Under Title 10, MRSA, section 1105, which prohibits “profiteering,” the Governor must first declare that an “abnormal market disruption” has occurred. That took place on March 17, when Gov. Mills issued a proclamation stating, in part:
“NOW THEREFORE, I, Janet T. Mills, Governor of the State of Maine ... hereby declare and proclaim ... COVID-19 has created an abnormal market disruption.”
The proclamation specifically mentions retail and wholesale sales of daily “necessities” – paper products, cleaning supplies, hand sanitizers and personal hygiene products, medicine and medical supplies and food and water.
It warns against profiteering, saying “A person may not sell or offer for sale these necessities at an unconscionable price and violations may be prosecuted as unfair acts or practices ...”
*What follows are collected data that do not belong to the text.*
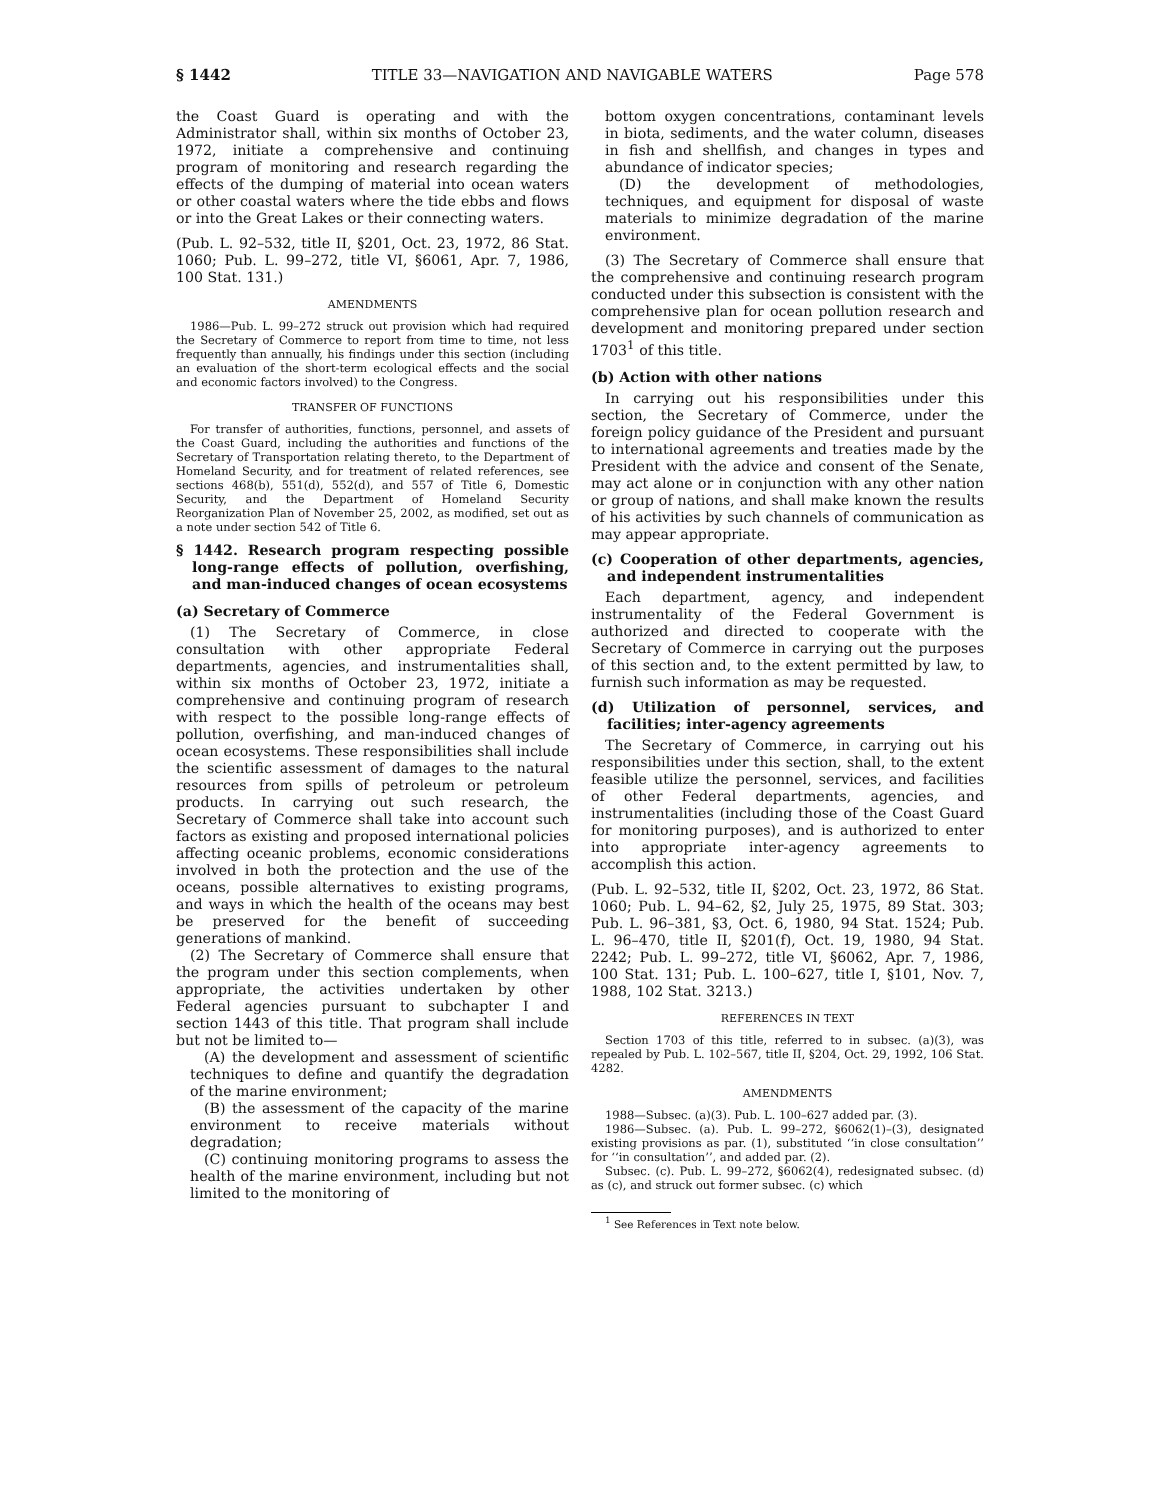§ 1442 TITLE 33—NAVIGATION AND NAVIGABLE WATERS Page 578
the Coast Guard is operating and with the Administrator shall, within six months of October 23, 1972, initiate a comprehensive and continuing program of monitoring and research regarding the effects of the dumping of material into ocean waters or other coastal waters where the tide ebbs and flows or into the Great Lakes or their connecting waters.
(Pub. L. 92–532, title II, §201, Oct. 23, 1972, 86 Stat. 1060; Pub. L. 99–272, title VI, §6061, Apr. 7, 1986, 100 Stat. 131.)
AMENDMENTS
1986—Pub. L. 99–272 struck out provision which had required the Secretary of Commerce to report from time to time, not less frequently than annually, his findings under this section (including an evaluation of the short-term ecological effects and the social and economic factors involved) to the Congress.
TRANSFER OF FUNCTIONS
For transfer of authorities, functions, personnel, and assets of the Coast Guard, including the authorities and functions of the Secretary of Transportation relating thereto, to the Department of Homeland Security, and for treatment of related references, see sections 468(b), 551(d), 552(d), and 557 of Title 6, Domestic Security, and the Department of Homeland Security Reorganization Plan of November 25, 2002, as modified, set out as a note under section 542 of Title 6.
§ 1442. Research program respecting possible long-range effects of pollution, overfishing, and man-induced changes of ocean ecosystems
(a) Secretary of Commerce
(1) The Secretary of Commerce, in close consultation with other appropriate Federal departments, agencies, and instrumentalities shall, within six months of October 23, 1972, initiate a comprehensive and continuing program of research with respect to the possible long-range effects of pollution, overfishing, and man-induced changes of ocean ecosystems. These responsibilities shall include the scientific assessment of damages to the natural resources from spills of petroleum or petroleum products. In carrying out such research, the Secretary of Commerce shall take into account such factors as existing and proposed international policies affecting oceanic problems, economic considerations involved in both the protection and the use of the oceans, possible alternatives to existing programs, and ways in which the health of the oceans may best be preserved for the benefit of succeeding generations of mankind.
(2) The Secretary of Commerce shall ensure that the program under this section complements, when appropriate, the activities undertaken by other Federal agencies pursuant to subchapter I and section 1443 of this title. That program shall include but not be limited to—
(A) the development and assessment of scientific techniques to define and quantify the degradation of the marine environment;
(B) the assessment of the capacity of the marine environment to receive materials without degradation;
(C) continuing monitoring programs to assess the health of the marine environment, including but not limited to the monitoring of
bottom oxygen concentrations, contaminant levels in biota, sediments, and the water column, diseases in fish and shellfish, and changes in types and abundance of indicator species;
(D) the development of methodologies, techniques, and equipment for disposal of waste materials to minimize degradation of the marine environment.
(3) The Secretary of Commerce shall ensure that the comprehensive and continuing research program conducted under this subsection is consistent with the comprehensive plan for ocean pollution research and development and monitoring prepared under section 1703<sup>1</sup> of this title.
(b) Action with other nations
In carrying out his responsibilities under this section, the Secretary of Commerce, under the foreign policy guidance of the President and pursuant to international agreements and treaties made by the President with the advice and consent of the Senate, may act alone or in conjunction with any other nation or group of nations, and shall make known the results of his activities by such channels of communication as may appear appropriate.
(c) Cooperation of other departments, agencies, and independent instrumentalities
Each department, agency, and independent instrumentality of the Federal Government is authorized and directed to cooperate with the Secretary of Commerce in carrying out the purposes of this section and, to the extent permitted by law, to furnish such information as may be requested.
(d) Utilization of personnel, services, and facilities; inter-agency agreements
The Secretary of Commerce, in carrying out his responsibilities under this section, shall, to the extent feasible utilize the personnel, services, and facilities of other Federal departments, agencies, and instrumentalities (including those of the Coast Guard for monitoring purposes), and is authorized to enter into appropriate inter-agency agreements to accomplish this action.
(Pub. L. 92–532, title II, §202, Oct. 23, 1972, 86 Stat. 1060; Pub. L. 94–62, §2, July 25, 1975, 89 Stat. 303; Pub. L. 96–381, §3, Oct. 6, 1980, 94 Stat. 1524; Pub. L. 96–470, title II, §201(f), Oct. 19, 1980, 94 Stat. 2242; Pub. L. 99–272, title VI, §6062, Apr. 7, 1986, 100 Stat. 131; Pub. L. 100–627, title I, §101, Nov. 7, 1988, 102 Stat. 3213.)
REFERENCES IN TEXT
Section 1703 of this title, referred to in subsec. (a)(3), was repealed by Pub. L. 102–567, title II, §204, Oct. 29, 1992, 106 Stat. 4282.
AMENDMENTS
1988—Subsec. (a)(3). Pub. L. 100–627 added par. (3).
1986—Subsec. (a). Pub. L. 99–272, §6062(1)–(3), designated existing provisions as par. (1), substituted ‘‘in close consultation’’ for ‘‘in consultation’’, and added par. (2).
Subsec. (c). Pub. L. 99–272, §6062(4), redesignated subsec. (d) as (c), and struck out former subsec. (c) which
<sup>1</sup> See References in Text note below.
So, you might ask, with 12 rolls of Cottonelle selling on Amazon for $449.99, what does Maine’s law consider to be an “unconscionable price?”
There is a formula to calculate that. According to the statute, “unconscionable” sets a pricing limit of 15% plus costs more than the pre-declaration price. And if the seller did not sell the goods or services prior to the declaration, prices cannot exceed 15% plus costs as the same goods sold by others.
The anti-gouging law was amended in 2006 to clarify earlier language describing “unreasonable or unjust profit” which was, according to a memo from Francis Ackerman, an assistant attorney general at the time, “Probably unconstitutionally vague.”
And to prove that life serves up irony, the representative who originally sponsored the 2006 amendment that clarified the term was the governor who just signed the proclamation!
The proclamation (and the price-gouging provisions) remain in place for 60 days or can be ended sooner or changed by the Governor.
Violations of this law can bring hefty fines and prosecution as an unfair trade practice under the state’s consumer laws. Fair trade practice violations are pursued by the state’s Attorney General.
And a final word of caution: If you’re thinking of turning to eBay for scarce goods, carefully check the shipping fees before you buy. Some online sellers are charging as much as $30 to ship a package of toilet paper.